>>>

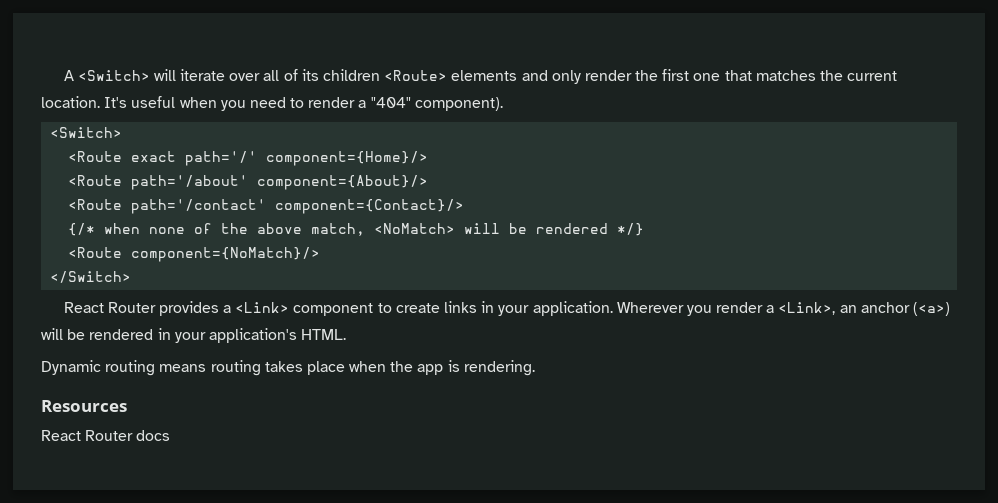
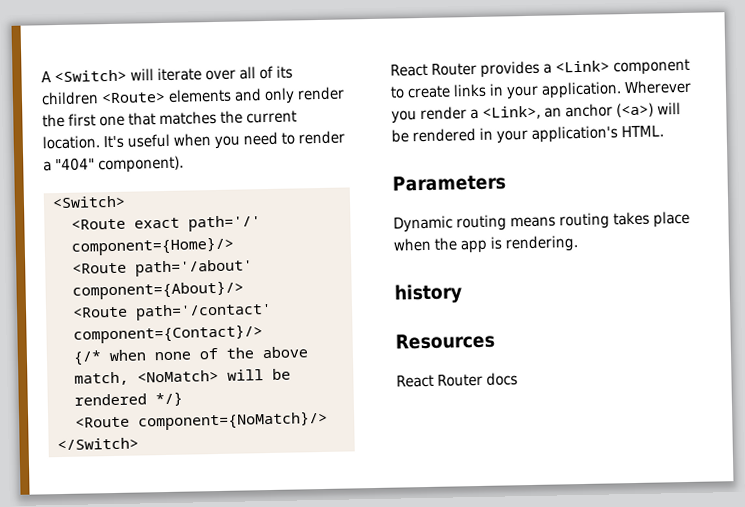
(347, 334) none -> [392,174,506,192] // Parameters
(535, 368) none -> [394,283,462,305] // history

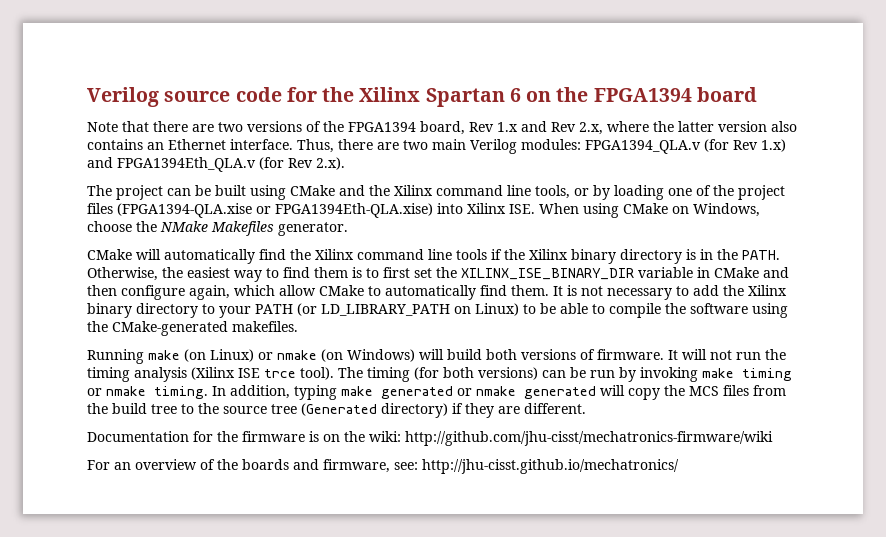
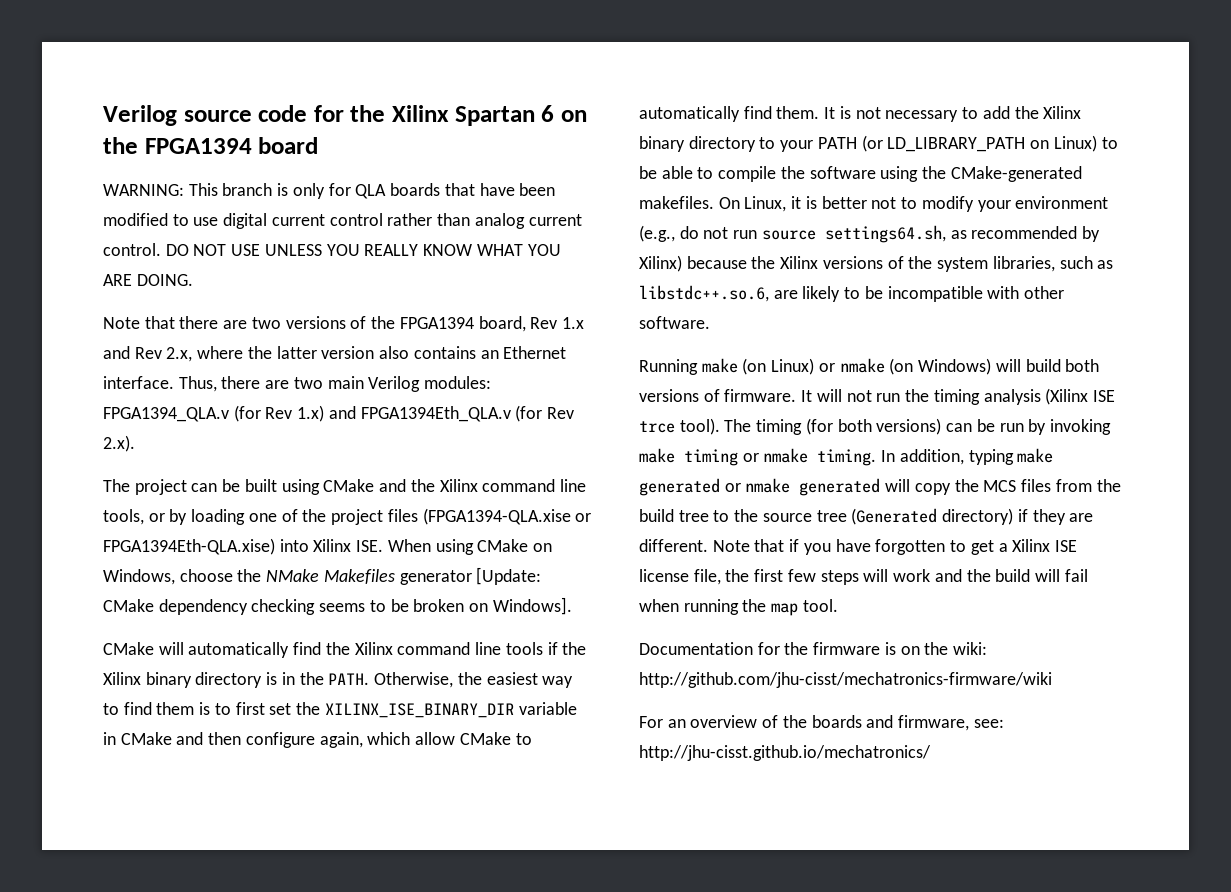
(757, 94) none -> [103,183,556,199] [103,213,582,229] [103,243,561,256] [103,274,193,286] // WARNING: This branch is only for QLA boards that have been modified to use digital current control rather than analog current control. DO NOT USE UNLESS YOU REALLY KNOW WHAT YOU ARE DOING.
[278,222,348,236] generator. -> [399,567,542,585] [103,597,572,615] generator [Update: CMake dependency checking seems to be broken on Windows].
(298, 326) none -> [718,196,1109,212] [639,225,1101,243] [639,255,1114,272] [639,285,1065,302] [639,316,710,329] On Linux, it is better not to modify your environment (e.g., do not run source settings64.sh, as recommended by Xilinx) because the Xilinx versions of the system libraries, such as libstdc++.so.6, are likely to be incompatible with other software.
(586, 408) none -> [712,539,1077,555] [639,569,1088,585] [639,599,838,616] Note that if you have forgotten to get a Xilinx ISE license file, the first few steps will work and the build will fail when running the map tool.

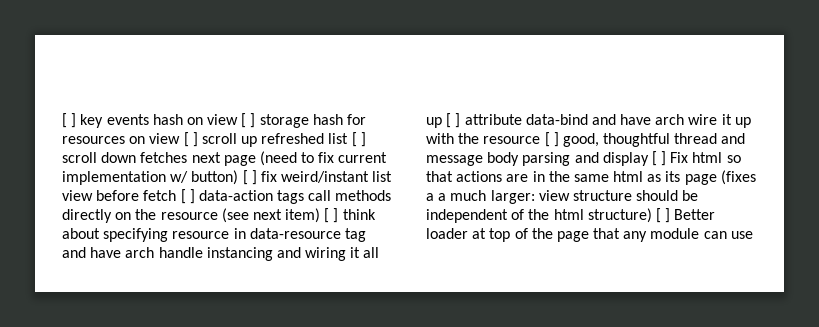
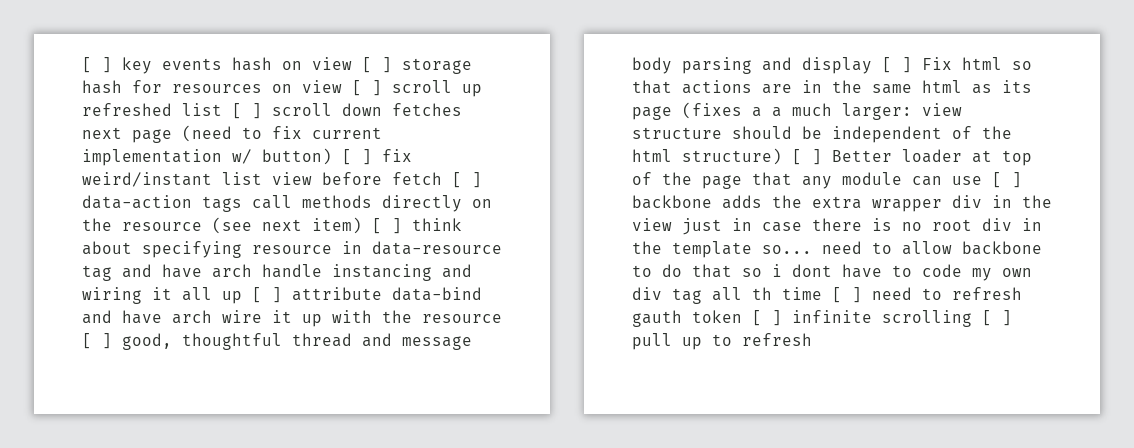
(753, 235) none -> [992,172,1022,188] [632,195,1052,212] [632,218,1042,235] [632,241,1042,258] [632,264,1032,281] [632,287,1022,304] [632,310,1012,327] [632,333,812,350] [ ] backbone adds the extra wrapper div in the view just in case there is no root div in the template so... need to allow backbone to do that so i dont have to code my own div tag all th time [ ] need to refresh gauth token [ ] infinite scrolling [ ] pull up to refresh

<<<

** Requirement **
Restate each entry word for word, please, but drop any images it holds.

** The answer **
(347, 334) none -> [392,174,506,192] // Parameters
(535, 368) none -> [394,283,462,305] // history

(757, 94) none -> [103,183,556,199] [103,213,582,229] [103,243,561,256] [103,274,193,286] // WARNING: This branch is only for QLA boards that have been modified to use digital current control rather than analog current control. DO NOT USE UNLESS YOU REALLY KNOW WHAT YOU ARE DOING.
[278,222,348,236] generator. -> [399,567,542,585] [103,597,572,615] generator [Update: CMake dependency checking seems to be broken on Windows].
(298, 326) none -> [718,196,1109,212] [639,225,1101,243] [639,255,1114,272] [639,285,1065,302] [639,316,710,329] On Linux, it is better not to modify your environment (e.g., do not run source settings64.sh, as recommended by Xilinx) because the Xilinx versions of the system libraries, such as libstdc++.so.6, are likely to be incompatible with other software.
(586, 408) none -> [712,539,1077,555] [639,569,1088,585] [639,599,838,616] Note that if you have forgotten to get a Xilinx ISE license file, the first few steps will work and the build will fail when running the map tool.

(753, 235) none -> [992,172,1022,188] [632,195,1052,212] [632,218,1042,235] [632,241,1042,258] [632,264,1032,281] [632,287,1022,304] [632,310,1012,327] [632,333,812,350] [ ] backbone adds the extra wrapper div in the view just in case there is no root div in the template so... need to allow backbone to do that so i dont have to code my own div tag all th time [ ] need to refresh gauth token [ ] infinite scrolling [ ] pull up to refresh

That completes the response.